Costs of Training Ethical Considerations of Certification

Following initial reports of laparoscopic cholecystectomy, surgical practice in the United States has undergone substantial change. There has been a torrential outpouring of interest to learn new endoscopic techniques. The costs absorbed by practitioners to attend courses were hefty and few academic centers availed themselves of the early training experience (156). Some groups started small businesses of training surgeons, as the demand was so acute and the courses themselves proved financially rewarding. This scenario is not entirely different to the training conditions of the late 1800s in the United States, where Halsted (157) stated, "the man who had settled his tuition bill was thus practically assured of his degree, whether he had regularly attended lectures or not."

The history of postgraduate surgical education is very limited. The laparoscopic boom of the early 1990s changed all of this. Traditional academic centers were bypassed by industry and practicing surgeons began courses "for profit" in unregulated fashion, with no defined objectives, and with no consideration of surgical application of skilled technique. Dr.
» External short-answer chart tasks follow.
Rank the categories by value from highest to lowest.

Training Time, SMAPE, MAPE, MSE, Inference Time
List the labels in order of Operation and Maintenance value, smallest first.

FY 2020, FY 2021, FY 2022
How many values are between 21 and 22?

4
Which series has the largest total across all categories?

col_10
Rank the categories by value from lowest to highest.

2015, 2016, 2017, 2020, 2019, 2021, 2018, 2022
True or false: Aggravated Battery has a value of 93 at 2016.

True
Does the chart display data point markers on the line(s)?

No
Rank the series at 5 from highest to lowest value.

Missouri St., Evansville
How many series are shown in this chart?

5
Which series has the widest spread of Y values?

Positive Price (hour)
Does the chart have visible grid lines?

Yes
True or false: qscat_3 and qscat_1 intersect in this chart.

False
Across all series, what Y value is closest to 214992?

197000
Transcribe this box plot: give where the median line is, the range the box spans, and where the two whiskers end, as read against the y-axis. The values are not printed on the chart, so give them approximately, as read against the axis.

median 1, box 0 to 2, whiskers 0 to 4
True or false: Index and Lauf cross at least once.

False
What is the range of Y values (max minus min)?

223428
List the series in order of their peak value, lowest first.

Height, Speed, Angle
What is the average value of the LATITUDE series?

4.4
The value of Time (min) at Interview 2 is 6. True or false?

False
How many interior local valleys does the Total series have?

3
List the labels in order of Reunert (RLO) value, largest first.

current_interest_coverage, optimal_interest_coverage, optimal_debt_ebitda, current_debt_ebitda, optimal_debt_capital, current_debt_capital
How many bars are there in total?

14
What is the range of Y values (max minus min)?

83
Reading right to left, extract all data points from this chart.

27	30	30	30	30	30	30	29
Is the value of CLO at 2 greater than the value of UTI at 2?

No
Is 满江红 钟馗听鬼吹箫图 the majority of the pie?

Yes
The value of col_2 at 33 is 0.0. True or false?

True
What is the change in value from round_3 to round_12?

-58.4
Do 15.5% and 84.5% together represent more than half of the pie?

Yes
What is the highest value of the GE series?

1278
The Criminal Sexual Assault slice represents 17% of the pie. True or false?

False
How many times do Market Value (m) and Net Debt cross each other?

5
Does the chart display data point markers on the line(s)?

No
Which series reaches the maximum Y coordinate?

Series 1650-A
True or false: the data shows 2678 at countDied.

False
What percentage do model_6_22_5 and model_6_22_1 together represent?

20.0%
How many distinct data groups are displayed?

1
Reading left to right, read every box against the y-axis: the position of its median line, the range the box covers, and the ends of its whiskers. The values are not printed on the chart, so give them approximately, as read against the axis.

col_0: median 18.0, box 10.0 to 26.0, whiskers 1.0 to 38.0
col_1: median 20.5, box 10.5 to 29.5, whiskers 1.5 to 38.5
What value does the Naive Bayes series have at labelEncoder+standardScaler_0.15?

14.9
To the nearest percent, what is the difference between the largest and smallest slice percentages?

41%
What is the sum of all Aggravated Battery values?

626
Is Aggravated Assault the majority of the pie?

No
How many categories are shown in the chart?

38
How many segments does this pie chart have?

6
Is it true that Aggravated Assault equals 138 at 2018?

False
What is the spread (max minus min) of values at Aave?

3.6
Seymour Schwartz (158) stated at one point, "the speed of change has resulted in a scenario where the more senior educators, usually those responsible for the structure and format of educational programs, are the least informed about modern elements." The patient was the ultimate denominator in this process of an unregulated sprint for application of complex technology to a common clinical condition. Since organized, academic medicine was unwilling or unable to halt this process, the State of New York issued a memorandum in 1992 that training and credentialing surgeons needs further scrutiny (159). As of 1999, according to the American Board of Surgery, the mean number of advanced laparoscopic procedures performed by graduate trainees was fewer than 10 (160). The American Board of Urology has not issued any information regarding graduate training patterns for U.S.-trained urologists, but surveys among endourologists at leading academic centers suggests that no letters of credential support has yet been issued for laparoscopic urologic surgery.

Interestingly, the Society of American Gastrointestinal Endoscopic Surgeons (161) approved guidelines for granting privileges to general surgeons performing laparoscopy in May of 1990. Individual institutions are currently encouraged to develop their own guidelines on accreditation. The Society of American Gastrointestinal Endoscopic Surgeons board of governors developed and issued the "framework of postresidency training" in 1994, to serve as a template for the American Medical Association's guidelines for postresidency training and credentialing. In 1997, in cooperation with both U.S. Surgical Corp. and Ethicon Endo-Surgery, Society of American Gastrointestinal Endoscopic Surgeons commenced biannual courses in advanced laparoscopic surgery. By 1998, Society of American Gastrointestinal Endoscopic Surgeons published its first manual on laparoscopic surgery and began work on an interactive computer-based program to enhance surgical laparoscopic skill, called the fundamentals of laparoscopic surgery program (161). No other organized group, other than the Society of Laparoscopic Gynecologists has been more proactive in the educational concerns that continue to haunt advanced laparoscopic technology and their clinical application. Frank Spencer's (162) presidential address of the International Cardiovascular Society 25 years ago is a poignant today as it was then, "Clearly a large part of education, especially in this age of rapid obsolescence of knowledge within a few years, should be in the postresidency years. This seems particularly significant to me, for over 90% of the operations I currently perform simply did not exist when I finished my residency."

Postresidency education is such a critical issue in light of modern laparoscopic accomplishments that it should become a central issue to our governing boards and societies.

The American Board of Medical Specialties created a task force to investigate competencies (163). They realized that they must adopt a method of reviews that would cover the training of physicians as a continuum from residency through retirement. "Depth as well as breadth can be discerned as physicians explore levels of expertise ranging from novice to master," states Leach (164) in a recent article. The Accreditation Council for Graduate Medical Education in 1999 endorsed six general competencies: patient care, medical knowledge, practice-based learning and improvement, professionalism, interpersonal and communication skills, and system-based practice. The "Professor," Sir William Osler (165), once stated, "the whole art of medicine is an observation... but to educate the eye to see, the ear to hear, and the finger to feel take time ... to start a man on the right path, is all we can do."